Say type T has a field u of type U and field v of type V.
T and U are both ::protobuf::Message.

I have the following function:

fn foo(t: T) -> Result<U> {
    // look into t.v and return Err based on same value
    // return Ok(t.u) 
}

Even though it seems like I have ownership over t, I can't deconstruct a Message and pass on ownership of the field u.

I recommend adding something similar to the following two extra functions per field

    // same as existing
    pub fn mut_field(&'a mut self) -> &'a mut T {
        if self.status.is_none() {
            self.field.set_default();
        };
        self.field.as_mut().unwrap()
    }

    // same as existing
    pub fn get_field(&'a self) -> &'a T {
        self.field.as_ref().unwrap_or_else(|| T::default_instance())
    }

    // new, the idea is to take the field away from the enclosing message
    // ownership is transferred to the caller
    pub fn take_field(&mut self) -> T {
        // perhaps we should leave a tombstone behind 
        // the current impl of take refill the value with default
        self.field.take().unwrap() 
    }

    // the original message's life ends here, 
    // ownership of the field is passed on
    pub fn unwrap_field(self) -> T {
        self.field.unwrap()
    }

With the new semantics I can now implement my method by:

fn foo(t: T) -> Result<U> {
    let v = t.take_v();
    if v.w { Err("Error...") }
    else { Ok ( t.unwrap_u() ) }
}

I don't know if this is the correct way of solving the use case, but it makes it possible to implement.

Another option is...

A possible breaking change given that this needs to be implemented for each field is to have a single get_field that returns Field<T> and have that wrapper trait surface take(), unwrap(), as_ref(), and as_mut() (perhaps clone() if T : Clone).
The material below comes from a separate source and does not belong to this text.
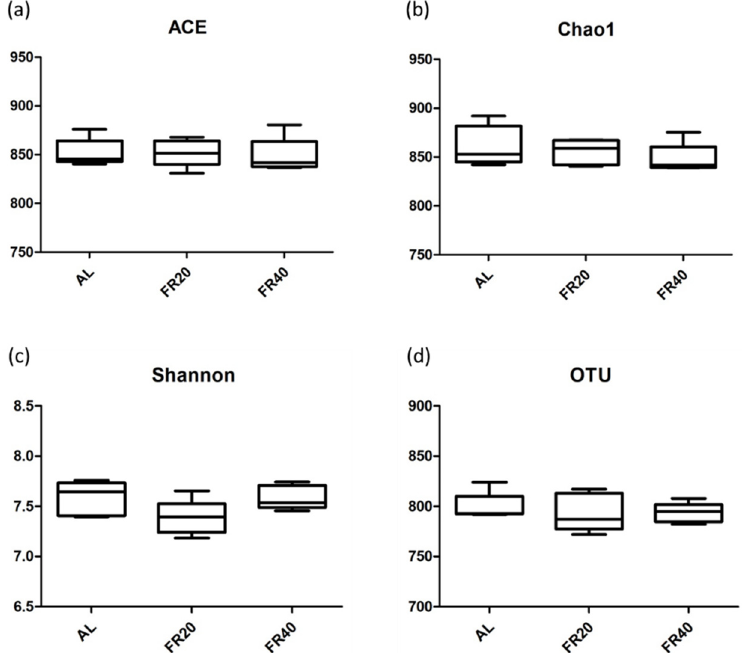
Figure 3. Differences in bacterial community diversity and richness in the cecum of laying hens among AL, FR20, and FR40 group. The community richness estimates of ( a ) ACE and ( b ) Chao1, the diversity indices of ( c ) Shannon, and ( d ) the OTU numbers are shown. AL: ad libitum with basal diet; FR20: basal diet with 20% feed restriction; FR40: basal diet with 40% feed restriction.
I know this is a subset of SingularField and SingularPtrField backing the internal Message.

Honestly, I've seen all those functions being used throughout the std and other crates, I'm not sure if it's worth bringing it up with the Rust devs but having 4 unique traits that represent each of those operations might clean up a lot of code and allow for certain generic macro sugaring. If I'm not mistaken, Deref and DerefMut cover the signatures for as_ref and as_mut as operator overloads which is what is currently available with get_field and get_mut_field. I'm not sure if the borrow module is more applicable.